***** PROVIDED PASSAGE *****

Section 1.13 Stock Option Administrator
“Stock Option Administrator” shall mean the officer designated, from time to time, by the
Committee to serve as the Stock Option Administrator and any agents of the Stock Option
Administrator.
Section 1.14 Termination of Employment
“Termination of Employment” shall mean the time when the employee-employer relationship or the
consulting relationship between the Optionee and Catalyst is terminated for any reason, with or
without Cause, including, but not by way of limitation, a termination by resignation, discharge,
death, disability or retirement; but excluding (i) terminations where there is a simultaneous
reemployment or continuing employment of the Optionee by Catalyst, (ii) at the discretion of the
Committee, terminations which result in a temporary severance of the employee-employer
relationship, and (iii) at the discretion of the Committee, terminations which are followed by the
simultaneous establishment of a consulting relationship by Catalyst with the former employee. The
Committee, in its absolute discretion, shall determine the effect of all matters and questions
relating to Termination of Employment, including, but not by way of limitation, the question of
whether a Termination of Employment resulted from a discharge for Cause, and all questions of
whether a particular leave of absence constitutes a Termination of Employment. Notwithstanding any
other provision of this Agreement, Catalyst has an absolute and unrestricted right to terminate the
Optionee’s employment at any time for any reason whatsoever, with or without Cause, except to the
extent expressly provided otherwise in writing.

***** DATA ENTRIES *****

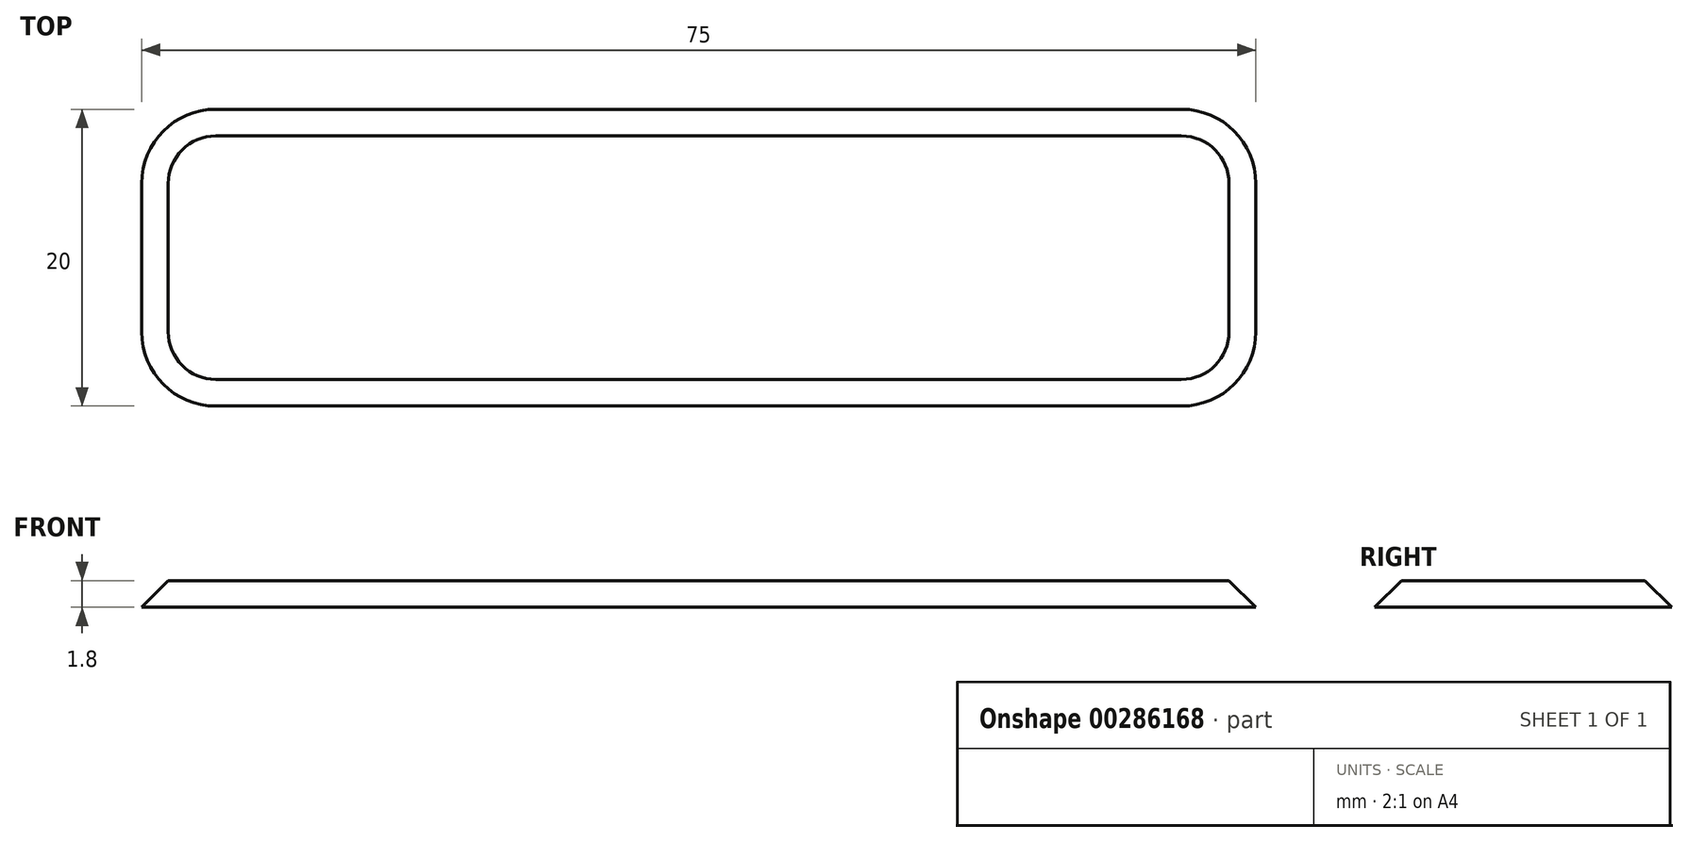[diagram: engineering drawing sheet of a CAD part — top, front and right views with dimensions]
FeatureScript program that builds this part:
annotation { "Feature Type Name" : "Feature", "Feature Type Description" : "" }
export const myFeature = defineFeature(function(context is Context, id is Id, definition is map)
    precondition{}
    {
        {
            var Q0;
            Q0=qCreatedBy(makeId("Top.planeOp"),FACE);
            var sketch = newSketch(context, id + "F0", { "sketchPlane" : qUnion([Q0])});
            skLineSegment(sketch, "E0.bottom", {"start": v(37.5, -10) * mm, "end": v(-37.5, -10) * mm});
            skLineSegment(sketch, "E0.top", {"start": v(37.5, 10) * mm, "end": v(-37.5, 10) * mm});
            skLineSegment(sketch, "E0.left", {"start": v(37.5, -10) * mm, "end": v(37.5, 10) * mm});
            skLineSegment(sketch, "E0.right", {"start": v(-37.5, -10) * mm, "end": v(-37.5, 10) * mm});
            skPoint(sketch, "E0.middle", {"position": v(0, 0) * mm});
            skSolve(sketch);
        }
        {
            var Q0;
            Q0=makeQuery(id+"F0.imprint","IMPRINT",FACE,{"disambiguationData":[TD([[makeQuery(id+"F0.imprint","IMPRINT",EDGE,{"derivedFrom":sQuery(id+"F0.wireOp",EDGE,"E0.bottom")}),-1.0]])]});
            extrude(context, id + "F1", {"entities" : qUnion([Q0]), "depth" : 1.8 * mm});
        }
        {
            var Q0;
            Q0=makeQuery(id+"F1.opExtrude","SWEPT_EDGE",EDGE,{"disambiguationData":[OSD([sQuery(id+"F0.wireOp",EDGE,"E0.bottom"),sQuery(id+"F0.wireOp",EDGE,"E0.right")])]});
            var Q1;
            Q1=makeQuery(id+"F1.opExtrude","SWEPT_EDGE",EDGE,{"disambiguationData":[OSD([sQuery(id+"F0.wireOp",EDGE,"E0.top"),sQuery(id+"F0.wireOp",EDGE,"E0.right")])]});
            var Q2;
            Q2=makeQuery(id+"F1.opExtrude","SWEPT_EDGE",EDGE,{"disambiguationData":[OSD([sQuery(id+"F0.wireOp",EDGE,"E0.bottom"),sQuery(id+"F0.wireOp",EDGE,"E0.left")])]});
            var Q3;
            Q3=makeQuery(id+"F1.opExtrude","SWEPT_EDGE",EDGE,{"disambiguationData":[OSD([sQuery(id+"F0.wireOp",EDGE,"E0.top"),sQuery(id+"F0.wireOp",EDGE,"E0.left")])]});
            fillet(context, id + "F2", {"entities" : qUnion([Q0, Q1, Q2, Q3]), "radius" : 5 * mm, "tangentPropagation" : true, "allowEdgeOverflow" : false});
        }
        {
            var Q0;
            Q0=makeQuery(id+"F1.opExtrude","CAP_FACE",FACE,{"disambiguationData":[OSD([sQuery(id+"F0.wireOp",EDGE,"E0.bottom"),sQuery(id+"F0.wireOp",EDGE,"E0.top"),sQuery(id+"F0.wireOp",EDGE,"E0.left"),sQuery(id+"F0.wireOp",EDGE,"E0.right")])],"isStart":false});
            chamfer(context, id + "F3", {"entities" : qUnion([Q0]), "width" : 1.8 * mm, "tangentPropagation" : true});
        }
    });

*****

:: WHAT THE TASK ASKS ::
Write out, word for word, the whole passage defining "Stock Option Administrator" and "Termination of Employment".

:: RESPONSE TO THE TASK ::
Section 1.13 Stock Option Administrator
“Stock Option Administrator” shall mean the officer designated, from time to time, by the
Committee to serve as the Stock Option Administrator and any agents of the Stock Option
Administrator.
Section 1.14 Termination of Employment
“Termination of Employment” shall mean the time when the employee-employer relationship or the
consulting relationship between the Optionee and Catalyst is terminated for any reason, with or
without Cause, including, but not by way of limitation, a termination by resignation, discharge,
death, disability or retirement; but excluding (i) terminations where there is a simultaneous
reemployment or continuing employment of the Optionee by Catalyst, (ii) at the discretion of the
Committee, terminations which result in a temporary severance of the employee-employer
relationship, and (iii) at the discretion of the Committee, terminations which are followed by the
simultaneous establishment of a consulting relationship by Catalyst with the former employee. The
Committee, in its absolute discretion, shall determine the effect of all matters and questions
relating to Termination of Employment, including, but not by way of limitation, the question of
whether a Termination of Employment resulted from a discharge for Cause, and all questions of
whether a particular leave of absence constitutes a Termination of Employment. Notwithstanding any
other provision of this Agreement, Catalyst has an absolute and unrestricted right to terminate the
Optionee’s employment at any time for any reason whatsoever, with or without Cause, except to the
extent expressly provided otherwise in writing.